Manning v. Feltman

BORDEN, J.,

concurring. I agree with the reasoning of the majority opinion and its holding, namely, that the plaintiff, Sidney F. Manning, has not established standing to bring this foreclosure action, and, therefore, the trial court had no subject matter jurisdiction to proceed further in the action, even to order the parties to return to the Bankruptcy Court to resolve the question of the ownership of the mortgage in question. I write briefly and separately, however, to underscore the anomalous and economically wasteful posture in which this leaves the property in question.

As a result of this conclusion, the property in question is, insofar as the real estate records are concerned, *239burdened by a mortgage that the plaintiff cannot foreclose, and the defendants,1 who own the property, cannot get released without some farther action of the Bankruptcy Court or its trustee. Thus, the property is essentially not saleable. Our decision makes clear that the plaintiff cannot foreclose on the mortgage. And the defendants have no way to clear the title to the property of the mortgage that the plaintiff claims to own, because either the mortgage is still owned by the trustee in bankruptcy or is subject to being abandoned by that trustee.

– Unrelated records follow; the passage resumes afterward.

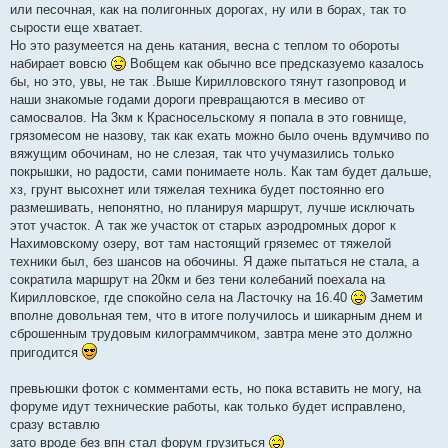
или песочная, как на полигонных дорогах, ну или в борах, так то
сырости еще хватает.
Но это разумеется на день катания, весна с теплом то обороты
набирает вовсю
Вобщем как обычно все предсказуемо казалось
бы, но это, увы, не так .Выше Кирилловского тянут газопровод и
наши знакомые годами дороги превращаются в месиво от
самосвалов. На 3км к Красносельскому я попала в это говнище,
грязомесом не назову, так как ехать можно было очень вдумчиво по
вяжущим обочинам, но не слезая, так что учумазились только
покрышки, но радости, сами понимаете ноль. Как там будет дальше,
хз, грунт высохнет или тяжелая техника будет постоянно его
размешивать, непонятно, но планируя маршрут, лучше исключать
этот участок. А так же участок от старых аэродромных дорог к
Нахимовскому озеру, вот там настоящий гряземес от тяжелой
техники был, без шансов на обочины. Я даже пытаться не стала, а
сократила маршрут на 20км и без тени колебаний поехала на
Кирилловское, где спокойно села на Ласточку на 16.40
Заметим
вполне довольная тем, что в итоге получилось и шикарным днем и
сброшенным трудовым килограммчиком, завтра мене это должно
пригодится
превьюшки фоток с комментами есть, но пока вставить не могу, на
форуме идут технические работы, как только будет исправлено,
сразу вставлю
зато вроде без впн стал форум грузиться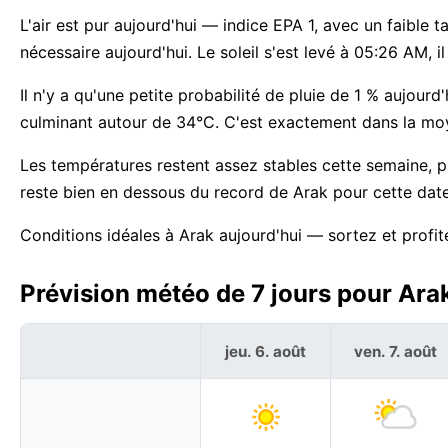
L'air est pur aujourd'hui — indice EPA 1, avec un faible 
nécessaire aujourd'hui. Le soleil s'est levé à 05:26 AM, 
Il n'y a qu'une petite probabilité de pluie de 1 % aujourd'
culminant autour de 34°C. C'est exactement dans la moy
Les températures restent assez stables cette semaine, 
reste bien en dessous du record de Arak pour cette dat
Conditions idéales à Arak aujourd'hui — sortez et profit
Prévision météo de 7 jours pour Arak
jeu. 6. août
ven. 7. août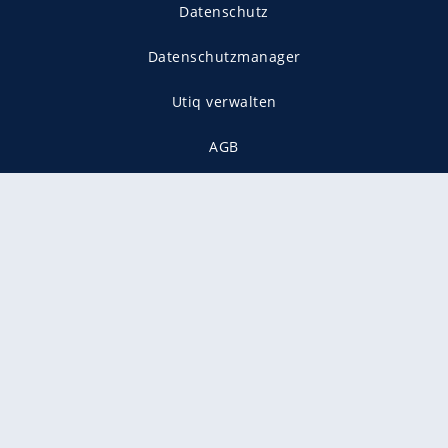
Datenschutz
Datenschutzmanager
Utiq verwalten
AGB
Gender-Hinweis
Presse
Mediadaten
Karriere
Vertragskündigung
Vertrag widerrufen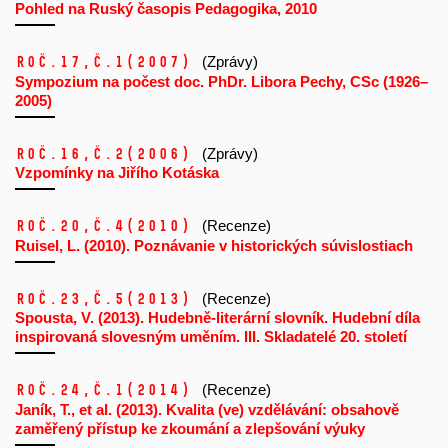
Pohled na Ruský časopis Pedagogika, 2010
Roč.17,
č.1
(2007)
(Zprávy)
Sympozium na počest doc. PhDr. Libora Pechy, CSc (1926–
2005)
Roč.16,
č.2
(2006)
(Zprávy)
Vzpomínky na Jiřího Kotáska
Roč.20,
č.4
(2010)
(Recenze)
Ruisel, L. (2010). Poznávanie v historických súvislostiach
Roč.23,
č.5
(2013)
(Recenze)
Spousta, V. (2013). Hudebně-literární slovník. Hudební díla
inspirovaná slovesným uměním. III. Skladatelé 20. století
Roč.24,
č.1
(2014)
(Recenze)
Janík, T., et al. (2013). Kvalita (ve) vzdělávání: obsahově
zaměřený přístup ke zkoumání a zlepšování výuky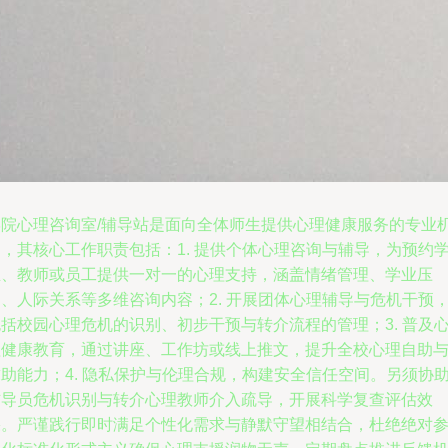
学院心理咨询室/辅导站是面向全体师生提供心理健康服务的专业
，其核心工作职责包括：1. 提供个体心理咨询与辅导，为预约
生、教师或员工提供一对一的心理支持，涵盖情绪管理、学业压
、人际关系等多维咨询内容；2. 开展团体心理辅导与危机干预
括校园心理危机的识别、初步干预与转介流程的管理；3. 普及
理健康教育，通过讲座、工作坊或线上推文，提升全校心理自助
助能力；4. 隐私保护与伦理合规，构建安全信任空间。另须协
辅导员危机识别与转介心理教师介入疏导，开展科学复查评估效
果。严谨践行即时满足个性化需求与静默守望相结合，杜绝绝对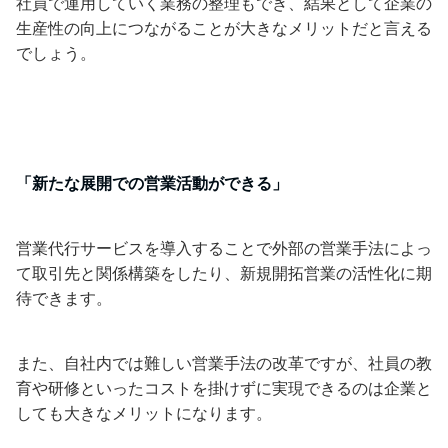
社員で運用していく業務の整理もでき、結果として企業の
生産性の向上につながることが大きなメリットだと言える
でしょう。
「新たな展開での営業活動ができる」
営業代行サービスを導入することで外部の営業手法によっ
て取引先と関係構築をしたり、新規開拓営業の活性化に期
待できます。
また、自社内では難しい営業手法の改革ですが、社員の教
育や研修といったコストを掛けずに実現できるのは企業と
しても大きなメリットになります。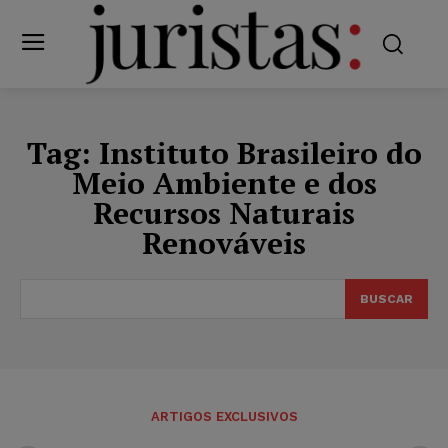
Tag:
Instituto Brasileiro do
Meio Ambiente e dos
Recursos Naturais
Renováveis
BUSCAR
ARTIGOS EXCLUSIVOS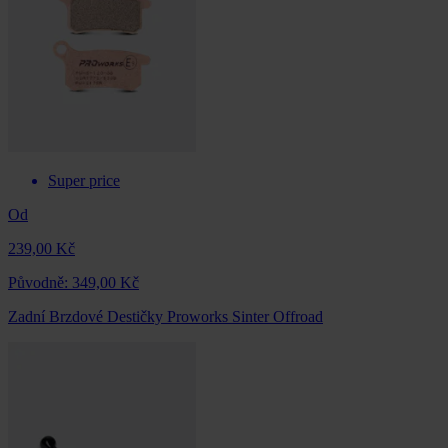
Super price
Od
239,00 Kč
Původně:
349,00 Kč
Zadní Brzdové Destičky Proworks Sinter Offroad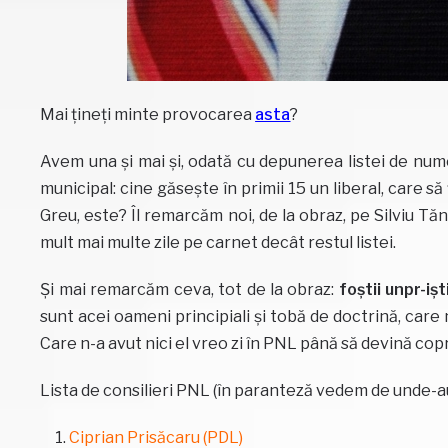
Mai țineți minte provocarea
asta
?
Avem una și mai și, odată cu depunerea listei de num
municipal: cine găsește în primii 15 un liberal, care s
Greu, este? Îl remarcăm noi, de la obraz, pe Silviu Tăna
mult mai multe zile pe carnet decât restul listei.
Și mai remarcăm ceva, tot de la obraz:
foștii unpr-ișt
sunt acei oameni principiali și tobă de doctrină, care
Care n-a avut nici el vreo zi în PNL până să devină co
Lista de consilieri PNL (în paranteză vedem de unde-au v
Ciprian Prisăcaru (PDL)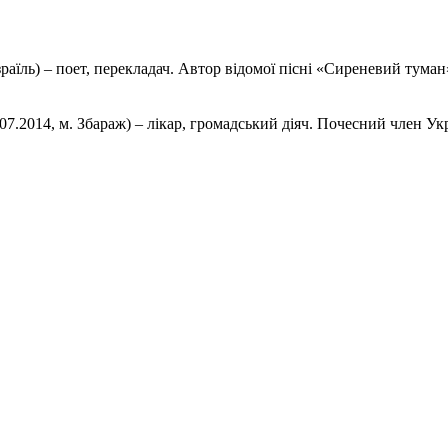
Ізраїль) – поет, перекладач. Автор відомої пісні «Сиреневий тум
.07.2014, м. Збараж) – лікар, громадський діяч. Почесний член У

Thus, it behooves all of the parties to hie themselves to the Bankruptcy Court. There they should implore the court to reopen the bankruptcy case so as either to lodge ownership of the mortgage in the trustee (or a duly appointed successor trustee), or to permit that trustee to abandon any interest in the mortgage, which should have the effect of lodging ownership of the mortgage in the plaintiff. Otherwise, the property in question will remain indefinitely a piece of real estate without capability of liquidation. This is hardly a state of affairs that commands respect.

See footnote 1 of the majority opinion.